### Record extracts

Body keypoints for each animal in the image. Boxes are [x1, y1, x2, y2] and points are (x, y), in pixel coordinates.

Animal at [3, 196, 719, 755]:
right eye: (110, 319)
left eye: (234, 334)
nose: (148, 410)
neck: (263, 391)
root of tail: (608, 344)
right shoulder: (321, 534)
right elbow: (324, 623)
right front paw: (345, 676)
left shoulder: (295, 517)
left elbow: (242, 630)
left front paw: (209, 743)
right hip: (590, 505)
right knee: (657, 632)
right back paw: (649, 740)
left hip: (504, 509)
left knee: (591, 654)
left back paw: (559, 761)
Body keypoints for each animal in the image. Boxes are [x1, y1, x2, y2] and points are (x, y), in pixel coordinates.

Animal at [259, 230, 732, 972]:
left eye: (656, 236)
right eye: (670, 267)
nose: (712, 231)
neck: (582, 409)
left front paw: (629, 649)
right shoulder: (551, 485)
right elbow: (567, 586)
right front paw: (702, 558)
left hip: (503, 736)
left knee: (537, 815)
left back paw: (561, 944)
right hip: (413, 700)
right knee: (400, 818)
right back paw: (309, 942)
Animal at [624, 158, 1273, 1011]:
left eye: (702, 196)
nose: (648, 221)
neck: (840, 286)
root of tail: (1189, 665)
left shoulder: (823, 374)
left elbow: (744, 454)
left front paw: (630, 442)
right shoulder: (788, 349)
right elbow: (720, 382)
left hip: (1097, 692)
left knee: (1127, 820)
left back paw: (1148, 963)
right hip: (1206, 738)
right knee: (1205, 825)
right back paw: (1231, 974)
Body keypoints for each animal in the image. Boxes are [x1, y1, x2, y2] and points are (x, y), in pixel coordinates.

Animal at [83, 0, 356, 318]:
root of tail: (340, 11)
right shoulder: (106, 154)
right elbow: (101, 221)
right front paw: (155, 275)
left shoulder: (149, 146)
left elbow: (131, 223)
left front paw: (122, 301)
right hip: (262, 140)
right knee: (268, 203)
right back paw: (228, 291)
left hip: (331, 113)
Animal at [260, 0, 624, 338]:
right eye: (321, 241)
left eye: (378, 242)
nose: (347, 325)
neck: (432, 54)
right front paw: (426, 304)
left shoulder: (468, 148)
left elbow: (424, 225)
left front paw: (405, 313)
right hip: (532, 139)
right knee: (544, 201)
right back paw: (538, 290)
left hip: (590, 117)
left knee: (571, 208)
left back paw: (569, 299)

######

Only the number is wanted: how many lines above include the word "tail"?

3